1) Choose a seat in the middle instead of the aisle. When I am flying on an airplane, I love the aisle. I never know when I might need to get up and go to the bathroom or get something in the overhead bin. My legs are long, and I also like to stretch them. However, church is not a flight and the sanctuary is not an airplane. Why do most people gravitate towards the aisle? We’re not really going anywhere! Rather than coming in and taking an aisle seat, how about moving to the middle and making room for others who might come later and need to sit on the aisle?
2) Immediately introduce yourself. It happens to me often – I introduce myself only to hear, “I’ve been here before.” It’s a little awkward, for sure, and I try hard to remember someone’s name. However, it is better to err on the side of safety and say, “I’m not sure I have met you before,” than to not say anything at all.

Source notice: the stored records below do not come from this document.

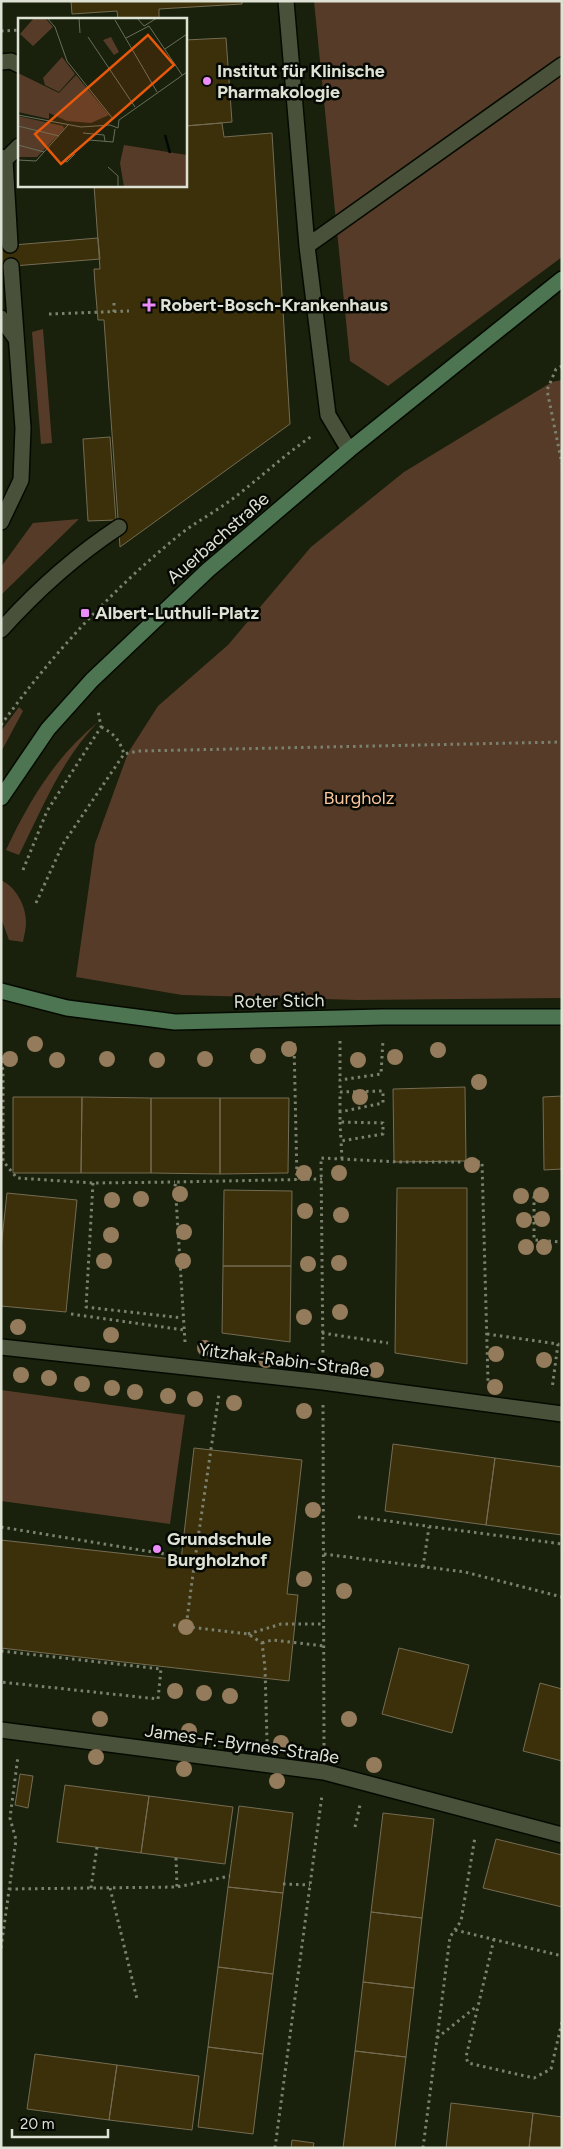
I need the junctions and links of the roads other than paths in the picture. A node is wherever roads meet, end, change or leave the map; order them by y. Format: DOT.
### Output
graph roads {
  1 [pos="286,1"];
  2 [pos="1,62"];
  3 [pos="18,64"];
  4 [pos="562,65"];
  5 [pos="18,147"];
  6 [pos="3,158"];
  7 [pos="10,245"];
  8 [pos="307,246"];
  9 [pos="11,266"];
  10 [pos="562,279"];
  11 [pos="1,318"];
  12 [pos="17,340"];
  13 [pos="349,450"];
  14 [pos="1,522"];
  15 [pos="119,526"];
  16 [pos="1,630"];
  17 [pos="1,798"];
  18 [pos="1,991"];
  19 [pos="562,1017"];
  20 [pos="1,1347"];
  21 [pos="556,1413"];
  22 [pos="1,1730"];
  23 [pos="562,1835"];
  1 -- 8 [label="street"];
  2 -- 3 [label="street"];
  4 -- 8 [label="street"];
  5 -- 6 [label="street"];
  6 -- 7 [label="street"];
  8 -- 13 [label="street"];
  9 -- 12 [label="street"];
  10 -- 13 [label="main road, Auerbachstraße"];
  11 -- 12 [label="street"];
  12 -- 14 [label="street"];
  13 -- 17 [label="main road, Auerbachstraße"];
  15 -- 16 [label="street"];
  18 -- 19 [label="main road, Roter Stich"];
  20 -- 21 [label="street, Yitzhak-Rabin-Straße"];
  22 -- 23 [label="street, James-F.-Byrnes-Straße"];
}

3) Invite someone to coffee hour with you and show them how to get to the Fellowship Hall. I am a huge extrovert. I love people. However, I am often completely intimidated by large gatherings where I do not know people. The same is true for coffee hour. It is so hard to walk into that space alone. It is easier to make a bee-line for the door. Our goal is to make sure no one bee-lines for the door but instead that everyone is asked and then personally accompanied to coffee hour.
4) Arrive on time – or a little early! Most of our first-time visitors arrive early – in order to find a place to park and then figure out how to get to the sanctuary. They often walk into a sanctuary that is almost empty. The service then starts with around 25 people in the pews and then somehow, by the end of the service we have 85 people in the pews. Help us make the right first impression – the impression of a vital church with a beautiful, diverse congregation – by being on time!
5) Reverse Greet – we are great at providing greeters for people who come into the church but we sometimes miss some of the bee-liners because we have so many different doors. Would you be willing to help us by going to one of these doors following the service and letting folks know how glad you are that they chose to come to your church?
6) Sign in – all the way in. Have you heard the statement, “monkey see, monkey do?” The same thing happens with our visitors. When you only write your name in the red book, they only write their name in the book. However, when you write your name, address, email and phone number, they will do the same. This information is so important to us! Your signing the book is also important to us as we are seeking to do a better job of keeping track of who has missed worship. I know it takes a little longer – but would you be willing to sign in as if it is your first time even if you have been here 500 times – letting us know all your information so that the person sitting next to you will do the same?
What about you? What makes you feel welcome when you are visiting a church for the first time? What are your tips?